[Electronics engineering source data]
····················
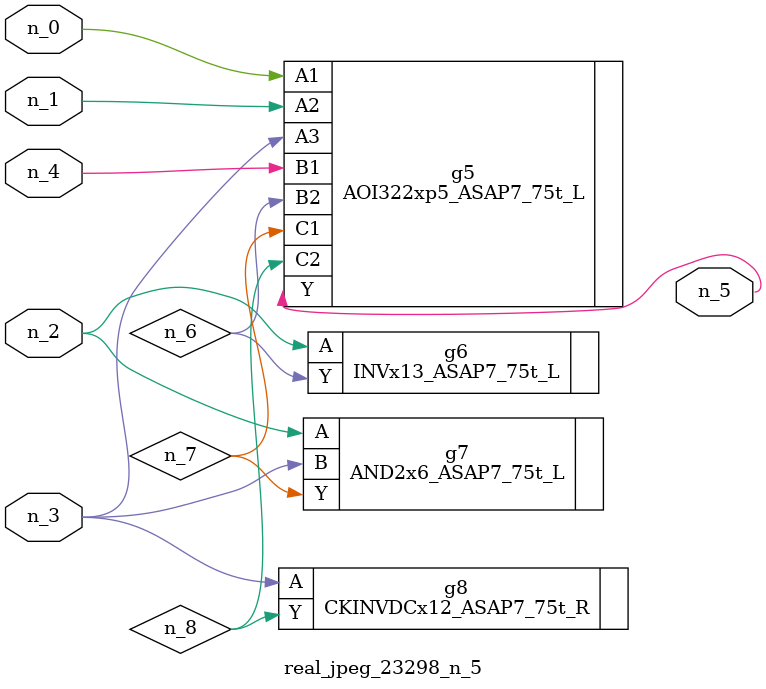
<source format=v>
module real_jpeg_23298_n_5 (n_4, n_0, n_1, n_2, n_3, n_5);

input n_4;
input n_0;
input n_1;
input n_2;
input n_3;

output n_5;

wire n_8;
wire n_6;
wire n_7;

AOI322xp5_ASAP7_75t_L g5 ( 
.A1(n_0),
.A2(n_1),
.A3(n_3),
.B1(n_4),
.B2(n_6),
.C1(n_7),
.C2(n_8),
.Y(n_5)
);

INVx13_ASAP7_75t_L g6 ( 
.A(n_2),
.Y(n_6)
);

AND2x6_ASAP7_75t_L g7 ( 
.A(n_2),
.B(n_3),
.Y(n_7)
);

CKINVDCx12_ASAP7_75t_R g8 ( 
.A(n_3),
.Y(n_8)
);


endmodule
</source>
····················
Give each record above back word for word, but carry over none of the pictures.

§ **Solved exercise**
<source format=v>
module real_jpeg_23298_n_5 (n_4, n_0, n_1, n_2, n_3, n_5);

input n_4;
input n_0;
input n_1;
input n_2;
input n_3;

output n_5;

wire n_8;
wire n_6;
wire n_7;

AOI322xp5_ASAP7_75t_L g5 ( 
.A1(n_0),
.A2(n_1),
.A3(n_3),
.B1(n_4),
.B2(n_6),
.C1(n_7),
.C2(n_8),
.Y(n_5)
);

INVx13_ASAP7_75t_L g6 ( 
.A(n_2),
.Y(n_6)
);

AND2x6_ASAP7_75t_L g7 ( 
.A(n_2),
.B(n_3),
.Y(n_7)
);

CKINVDCx12_ASAP7_75t_R g8 ( 
.A(n_3),
.Y(n_8)
);


endmodule
</source>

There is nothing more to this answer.